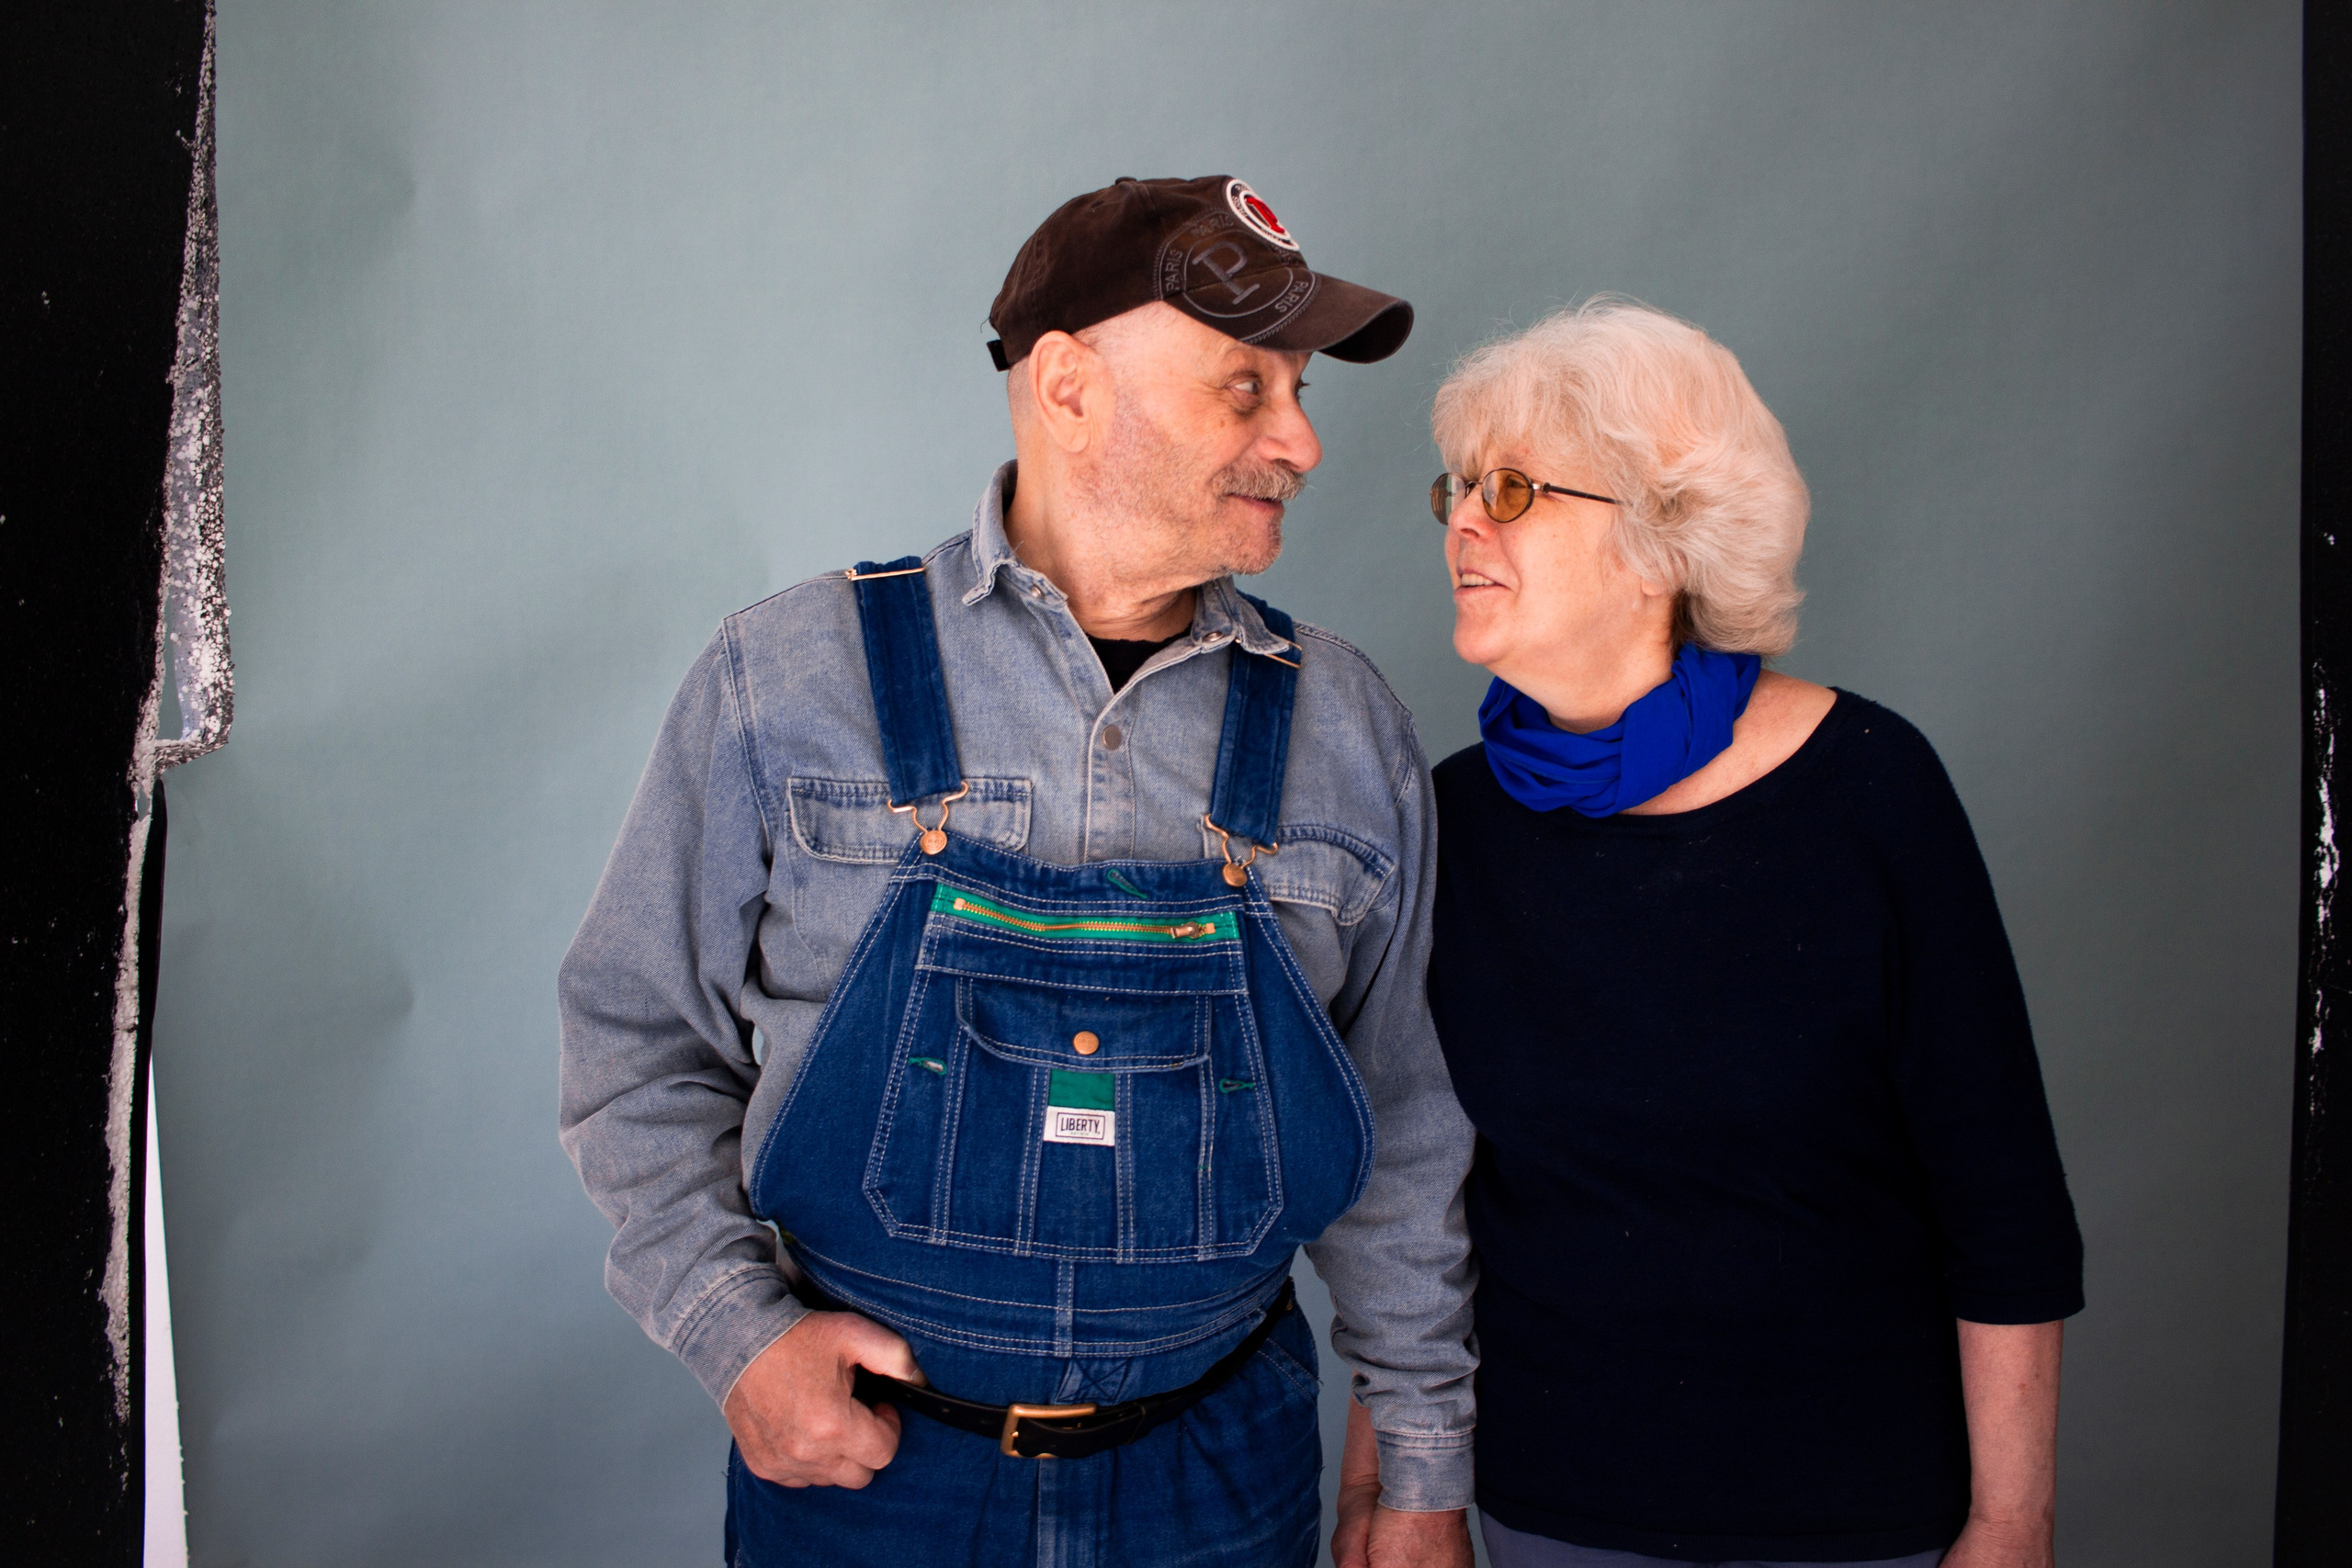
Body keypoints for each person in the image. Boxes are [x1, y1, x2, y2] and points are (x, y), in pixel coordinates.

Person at [558, 175, 1479, 1568]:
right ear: (1065, 387)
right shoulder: (786, 681)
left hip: (1219, 1481)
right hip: (876, 1478)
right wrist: (735, 1338)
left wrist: (1418, 1471)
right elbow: (634, 1046)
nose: (1302, 440)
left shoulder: (1348, 727)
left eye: (1301, 391)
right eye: (1247, 388)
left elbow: (1402, 1132)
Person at [1380, 298, 2084, 1568]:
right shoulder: (1452, 820)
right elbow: (1415, 1208)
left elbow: (2005, 1197)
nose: (1465, 522)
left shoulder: (1872, 788)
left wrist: (2014, 1521)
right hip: (1548, 1513)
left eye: (1519, 491)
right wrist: (1393, 1492)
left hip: (1856, 1520)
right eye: (1460, 491)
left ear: (1663, 543)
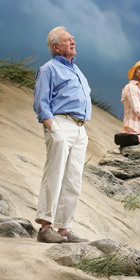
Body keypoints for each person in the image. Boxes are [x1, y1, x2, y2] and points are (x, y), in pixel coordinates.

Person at [33, 26, 92, 243]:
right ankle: (45, 227)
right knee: (55, 175)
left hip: (79, 128)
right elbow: (41, 102)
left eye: (73, 39)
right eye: (68, 40)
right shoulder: (48, 69)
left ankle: (64, 228)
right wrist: (53, 128)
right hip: (60, 124)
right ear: (56, 47)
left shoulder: (77, 70)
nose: (73, 42)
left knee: (73, 179)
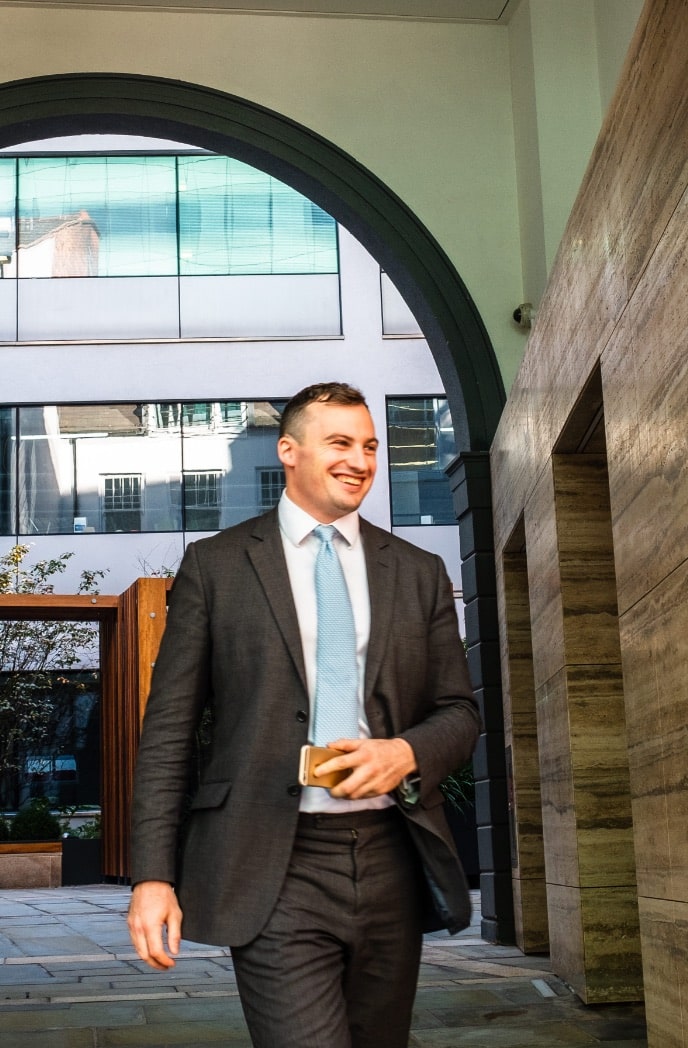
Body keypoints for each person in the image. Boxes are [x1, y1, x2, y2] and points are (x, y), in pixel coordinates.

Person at [127, 381, 479, 1048]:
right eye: (340, 443)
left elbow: (459, 712)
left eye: (370, 446)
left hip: (392, 859)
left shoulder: (419, 570)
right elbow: (169, 732)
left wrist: (405, 753)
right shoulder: (217, 566)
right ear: (289, 451)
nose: (361, 460)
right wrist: (152, 876)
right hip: (271, 861)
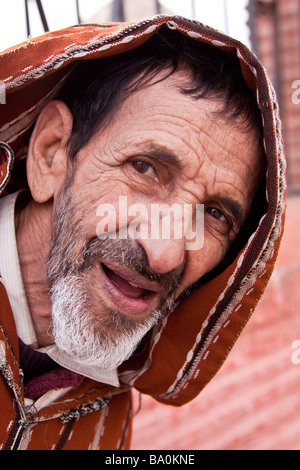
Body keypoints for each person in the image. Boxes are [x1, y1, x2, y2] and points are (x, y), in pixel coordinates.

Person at [0, 16, 286, 450]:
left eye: (214, 214)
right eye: (145, 168)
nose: (165, 253)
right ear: (52, 153)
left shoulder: (108, 405)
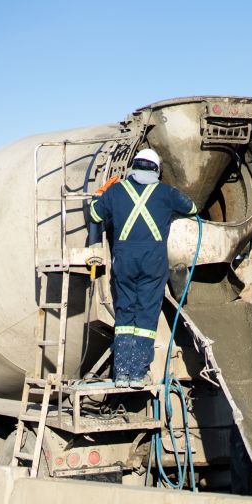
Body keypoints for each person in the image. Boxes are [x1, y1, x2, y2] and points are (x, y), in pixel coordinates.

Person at [89, 148, 197, 388]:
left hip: (124, 262)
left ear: (134, 167)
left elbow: (95, 214)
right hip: (153, 262)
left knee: (125, 312)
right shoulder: (166, 192)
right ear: (156, 170)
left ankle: (121, 374)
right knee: (147, 314)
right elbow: (191, 209)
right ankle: (138, 374)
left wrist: (100, 195)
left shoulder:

◆ **Exercise brief**
Transcribe every entry exactly, leaving out the pictures.

◆ **Task solution**
Body keypoints for each person in the image. Boxes are [x1, y1, x2, y2] and points are (x, y), in pixel coordinates.

Person at [558, 175, 1479, 1568]:
right ear: (1065, 387)
right shoulder: (786, 681)
left hip: (1219, 1481)
right hip: (876, 1478)
right wrist: (735, 1338)
left wrist: (1418, 1471)
right elbow: (634, 1046)
nose: (1302, 440)
left shoulder: (1348, 727)
left eye: (1301, 391)
right eye: (1247, 388)
left elbow: (1402, 1132)
Person at [1380, 298, 2084, 1568]:
right shoulder: (1452, 820)
right elbow: (1415, 1208)
left elbow: (2005, 1197)
nose: (1465, 522)
left shoulder: (1872, 788)
left wrist: (2014, 1521)
right hip: (1548, 1513)
left eye: (1519, 491)
right wrist: (1393, 1492)
left hip: (1856, 1520)
right eye: (1460, 491)
left ear: (1663, 543)
Body keypoints for each person in the image. Boxes are [x1, y1, x2, y2] and points are (x, y), in pixel coordinates.

Person at [33, 26, 92, 243]:
right ankle: (45, 227)
right knee: (55, 175)
left hip: (79, 128)
right elbow: (41, 102)
left eye: (73, 39)
right eye: (68, 40)
right shoulder: (48, 69)
left ankle: (64, 228)
right wrist: (53, 128)
right hip: (60, 124)
right ear: (56, 47)
left shoulder: (77, 70)
nose: (73, 42)
left knee: (73, 179)
Body keypoints for each person in the image. Boxes are [x1, y1, x2, y2] and points are (x, y), in pixel coordinates.

Person at [127, 381, 479, 1048]:
right eye: (340, 443)
left elbow: (459, 712)
left eye: (370, 446)
left hip: (392, 859)
left shoulder: (419, 570)
right elbow: (169, 732)
left wrist: (405, 753)
right shoulder: (217, 566)
right ear: (289, 451)
nose: (361, 460)
right wrist: (152, 876)
right hip: (271, 861)
Body keypoints for each person in the image. Boxes are [x1, y1, x2, y2] and points are (x, y), in pixel coordinates.

Person at [0, 16, 286, 450]:
left eye: (214, 214)
right eye: (145, 168)
nose: (165, 253)
right ear: (52, 153)
left shoulder: (108, 405)
Body keypoints for each person in the image. Boxes are [x1, y1, x2, y2] and points are (x, y), in pixel coordinates.

Person at [89, 148, 197, 388]:
left hip: (124, 262)
left ear: (134, 167)
left elbow: (95, 214)
right hip: (153, 262)
left knee: (125, 312)
right shoulder: (166, 192)
right ear: (156, 170)
left ankle: (121, 374)
right knee: (147, 314)
right elbow: (191, 209)
right ankle: (138, 374)
left wrist: (100, 195)
left shoulder:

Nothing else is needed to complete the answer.